Task prompt: Can you write the next part of the tongue-in-cheek guide below on how IT managers can look busy, starting right after its tip about attending lots of meetings?

Extract to read:
======
The Devil’s manual for IT Managers: Part 5. Looking busy.Published 23 November 2008 1:43 pm
The Devils Manual for IT Managers
Part 5: Looking Busy
This is the fifth in my series of hints for aspiring IT managers. Here, we tell you how to look busy and efficient,
Note the previous four blogs in the series
- Part 1: How to prevent Initiatives
- Part 2: Irregular verbs for IT managers
- Part 3: Phrases with which to discourage ideas.
- Part 4: Writing a ‘one-pager’ strategy document.
- Be creative in stagggering your hours: I once knew a manager who arrived early at the office and always was the last to leave. It impressed everyone, and nobody seemed to realise that he, legitimately, took four hours off in the middle of the day.
- Spend your time at a PC. The PC is a wonderful invention because it is almost impossible to detect whether the user is doing productive work or not. An entire office can be seen bent over terminals engaged in work of mysterious complexity, when the are, in fact, doing nothing more than updating their facebook profile or organising their social life.
- Project-management software is essential. This is because just a small amount of data will produce reams of print-outs with esoteric graphs, calculations and reports. When ever anybody queries the status of one of your projects, just hand them the folder with all the printouts. The more data you put into project-management software, the more wildly impressive it looks.
- Attend lots of meetings. It is important to note that if you call lots of meetings with other people in your own company, they eventually get bored and don’t turn up. Suppliers, and potential suppliers, are different: they always turn up, especially if you are buying from them. Even if you don’t, you can string them along for a long while, and then you can just choose a different set.
======
Data items
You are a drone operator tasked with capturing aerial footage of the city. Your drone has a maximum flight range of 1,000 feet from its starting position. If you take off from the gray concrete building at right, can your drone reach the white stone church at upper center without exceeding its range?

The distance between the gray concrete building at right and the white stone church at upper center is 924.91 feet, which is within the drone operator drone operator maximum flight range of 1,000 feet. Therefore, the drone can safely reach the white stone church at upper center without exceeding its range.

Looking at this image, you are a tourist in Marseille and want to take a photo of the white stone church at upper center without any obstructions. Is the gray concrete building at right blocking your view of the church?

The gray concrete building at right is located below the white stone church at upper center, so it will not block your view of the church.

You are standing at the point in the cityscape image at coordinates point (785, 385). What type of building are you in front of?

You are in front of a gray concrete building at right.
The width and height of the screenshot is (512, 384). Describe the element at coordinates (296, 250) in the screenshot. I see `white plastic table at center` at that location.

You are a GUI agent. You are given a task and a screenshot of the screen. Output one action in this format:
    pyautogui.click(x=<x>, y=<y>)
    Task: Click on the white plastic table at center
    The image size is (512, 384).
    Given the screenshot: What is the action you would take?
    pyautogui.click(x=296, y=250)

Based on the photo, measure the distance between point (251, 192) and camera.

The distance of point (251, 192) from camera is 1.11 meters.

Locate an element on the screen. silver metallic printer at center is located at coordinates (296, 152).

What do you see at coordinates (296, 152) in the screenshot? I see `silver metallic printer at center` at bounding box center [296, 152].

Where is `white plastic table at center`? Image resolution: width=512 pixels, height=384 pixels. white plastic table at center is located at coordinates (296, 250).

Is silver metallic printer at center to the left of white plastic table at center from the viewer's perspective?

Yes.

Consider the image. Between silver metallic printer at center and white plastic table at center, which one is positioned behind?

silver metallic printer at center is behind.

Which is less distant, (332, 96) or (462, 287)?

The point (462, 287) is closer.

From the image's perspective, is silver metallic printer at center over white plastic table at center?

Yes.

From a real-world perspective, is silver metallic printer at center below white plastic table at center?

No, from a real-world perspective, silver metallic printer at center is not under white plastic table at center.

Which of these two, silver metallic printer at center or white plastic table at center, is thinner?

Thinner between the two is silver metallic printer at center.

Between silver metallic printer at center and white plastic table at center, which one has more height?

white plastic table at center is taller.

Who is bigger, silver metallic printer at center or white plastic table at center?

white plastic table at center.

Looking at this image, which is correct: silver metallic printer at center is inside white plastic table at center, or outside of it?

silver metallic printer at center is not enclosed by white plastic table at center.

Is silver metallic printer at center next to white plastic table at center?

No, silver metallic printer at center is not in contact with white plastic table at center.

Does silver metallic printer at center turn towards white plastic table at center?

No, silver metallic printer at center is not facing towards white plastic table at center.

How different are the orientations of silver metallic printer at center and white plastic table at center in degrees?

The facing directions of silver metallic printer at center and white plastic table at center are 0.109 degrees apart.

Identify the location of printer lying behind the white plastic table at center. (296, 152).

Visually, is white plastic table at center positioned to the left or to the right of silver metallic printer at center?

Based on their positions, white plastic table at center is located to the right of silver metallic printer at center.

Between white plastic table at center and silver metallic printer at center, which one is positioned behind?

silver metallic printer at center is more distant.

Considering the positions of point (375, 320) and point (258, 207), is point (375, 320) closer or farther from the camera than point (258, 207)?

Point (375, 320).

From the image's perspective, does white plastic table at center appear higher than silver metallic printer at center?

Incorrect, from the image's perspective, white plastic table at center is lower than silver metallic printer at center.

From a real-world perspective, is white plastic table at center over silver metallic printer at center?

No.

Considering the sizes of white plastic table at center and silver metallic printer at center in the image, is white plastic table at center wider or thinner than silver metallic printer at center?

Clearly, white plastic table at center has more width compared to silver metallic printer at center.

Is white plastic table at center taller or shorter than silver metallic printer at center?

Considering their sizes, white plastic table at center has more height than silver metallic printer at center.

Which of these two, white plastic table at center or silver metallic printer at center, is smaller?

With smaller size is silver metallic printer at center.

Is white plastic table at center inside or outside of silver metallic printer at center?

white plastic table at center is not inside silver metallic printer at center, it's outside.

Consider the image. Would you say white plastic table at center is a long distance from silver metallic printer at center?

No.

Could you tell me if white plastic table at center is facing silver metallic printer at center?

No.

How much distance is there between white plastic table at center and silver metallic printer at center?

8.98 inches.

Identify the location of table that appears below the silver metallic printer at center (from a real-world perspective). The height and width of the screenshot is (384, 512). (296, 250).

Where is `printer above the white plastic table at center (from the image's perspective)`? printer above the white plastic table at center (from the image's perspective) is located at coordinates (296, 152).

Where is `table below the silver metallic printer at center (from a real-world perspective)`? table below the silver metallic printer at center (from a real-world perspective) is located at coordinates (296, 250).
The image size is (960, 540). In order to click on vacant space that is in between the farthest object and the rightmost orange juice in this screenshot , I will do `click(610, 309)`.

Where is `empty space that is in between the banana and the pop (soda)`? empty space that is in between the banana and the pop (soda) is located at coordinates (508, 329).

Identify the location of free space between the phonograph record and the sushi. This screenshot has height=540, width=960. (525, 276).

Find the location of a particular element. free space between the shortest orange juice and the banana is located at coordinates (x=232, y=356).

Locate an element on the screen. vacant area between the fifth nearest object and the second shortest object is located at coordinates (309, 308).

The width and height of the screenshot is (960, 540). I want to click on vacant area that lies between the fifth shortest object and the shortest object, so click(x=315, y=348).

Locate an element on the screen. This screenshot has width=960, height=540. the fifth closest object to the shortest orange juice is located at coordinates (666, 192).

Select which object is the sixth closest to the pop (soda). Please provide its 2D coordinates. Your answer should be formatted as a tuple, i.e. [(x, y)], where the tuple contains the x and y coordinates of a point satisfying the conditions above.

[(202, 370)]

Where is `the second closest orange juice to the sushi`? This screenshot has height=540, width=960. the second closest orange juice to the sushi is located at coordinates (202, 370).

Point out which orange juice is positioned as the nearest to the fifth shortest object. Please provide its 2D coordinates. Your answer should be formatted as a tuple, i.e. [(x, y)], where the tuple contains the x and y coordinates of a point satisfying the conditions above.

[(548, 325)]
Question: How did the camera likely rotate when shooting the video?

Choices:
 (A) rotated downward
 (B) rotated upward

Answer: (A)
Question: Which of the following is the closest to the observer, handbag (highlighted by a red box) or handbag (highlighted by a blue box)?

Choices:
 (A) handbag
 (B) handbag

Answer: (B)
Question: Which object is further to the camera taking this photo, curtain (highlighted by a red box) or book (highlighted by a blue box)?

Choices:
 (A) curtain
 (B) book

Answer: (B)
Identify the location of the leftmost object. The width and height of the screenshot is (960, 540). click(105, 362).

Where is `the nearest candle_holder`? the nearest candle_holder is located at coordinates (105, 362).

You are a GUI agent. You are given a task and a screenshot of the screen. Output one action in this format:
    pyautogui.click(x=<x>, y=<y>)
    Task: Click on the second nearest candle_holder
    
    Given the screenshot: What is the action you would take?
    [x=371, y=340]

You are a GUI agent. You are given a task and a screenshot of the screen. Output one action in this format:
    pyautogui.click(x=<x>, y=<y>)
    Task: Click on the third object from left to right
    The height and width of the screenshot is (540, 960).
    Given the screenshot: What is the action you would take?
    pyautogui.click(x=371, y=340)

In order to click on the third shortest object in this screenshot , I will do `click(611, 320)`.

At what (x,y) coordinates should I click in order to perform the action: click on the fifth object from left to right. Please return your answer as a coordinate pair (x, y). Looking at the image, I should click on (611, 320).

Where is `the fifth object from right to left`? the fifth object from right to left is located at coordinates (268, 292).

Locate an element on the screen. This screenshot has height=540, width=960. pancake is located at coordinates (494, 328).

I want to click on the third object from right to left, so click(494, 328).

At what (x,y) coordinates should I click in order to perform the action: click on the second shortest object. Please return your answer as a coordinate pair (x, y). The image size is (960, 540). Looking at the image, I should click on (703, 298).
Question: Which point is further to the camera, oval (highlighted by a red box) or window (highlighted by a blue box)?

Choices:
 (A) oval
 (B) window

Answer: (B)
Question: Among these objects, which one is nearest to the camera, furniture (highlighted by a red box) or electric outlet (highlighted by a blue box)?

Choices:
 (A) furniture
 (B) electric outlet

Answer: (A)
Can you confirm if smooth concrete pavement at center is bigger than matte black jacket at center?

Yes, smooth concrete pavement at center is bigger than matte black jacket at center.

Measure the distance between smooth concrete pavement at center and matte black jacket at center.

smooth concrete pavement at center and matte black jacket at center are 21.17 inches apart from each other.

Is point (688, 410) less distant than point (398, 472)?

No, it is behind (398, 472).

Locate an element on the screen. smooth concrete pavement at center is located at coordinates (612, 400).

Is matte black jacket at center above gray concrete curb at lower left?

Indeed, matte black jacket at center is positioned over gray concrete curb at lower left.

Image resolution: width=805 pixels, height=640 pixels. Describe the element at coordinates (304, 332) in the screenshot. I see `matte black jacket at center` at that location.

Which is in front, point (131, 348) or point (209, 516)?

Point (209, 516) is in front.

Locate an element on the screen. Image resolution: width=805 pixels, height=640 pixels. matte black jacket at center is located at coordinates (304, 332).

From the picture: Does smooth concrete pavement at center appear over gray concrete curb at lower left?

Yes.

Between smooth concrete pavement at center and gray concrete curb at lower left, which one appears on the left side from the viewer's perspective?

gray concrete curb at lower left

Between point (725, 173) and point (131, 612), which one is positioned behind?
======
Solved exercise:
- Engage in ‘crisis management’, pursue just the most visible’ parts of the job. It always helps to drop into conversation a mention of the feats of management you regularly accomplish
- Make sure you get lots of SMS, phone and mobile calls (you will achieve this by putting ads in the local papers).
- Make lots of visits to other offices within your organisation. There’s no need to do anything when you’re there, but it looks good, and is useful for dropping in the conversation subsequently, thereby paying a double dividend. Once everyone is aware of your peripatetic habits, nobody will even realise when occasional visits are to the golf course.
- Keep a box full of files which you strew all over your desk in neat piles when you get in. Before you go, just stack them away again, thereby getting a reputation for efficiency as well. A successful modification of this technique is to dump the files into your in-tray, thereby impressing all with your workload as well.
- Revise all the documents that your subordinates submit to you for approval. You will enjoy this too, since there is no passion like the passion to revise someone else’s document.
- Spend lots of time organizing your time. That way, you look busy and efficient, even though you will not have the time left to do the things you have organized yourself to do.
- When challenged as to why you have not done something you chuckle confidently, say ‘that would have been too simple, what we are doing is studying the underlying processes, and understanding the fundamental requirements of the users’, and lean back in your chair with a smug smile.
- Never miss a chance to (loudly) complain how many mail items arrive whilst you are away from your desk (this is a major indicator of your importance) . It pays to turn the sound up on your PC so others can hear the emails arrive.
- Engage in a vigorous Email correspondence with a large number of other managers, making sure you rush round telling everybody about the huge number of unread Emails in your mailbox. Achieve this by putting a question at the end of every email you send out.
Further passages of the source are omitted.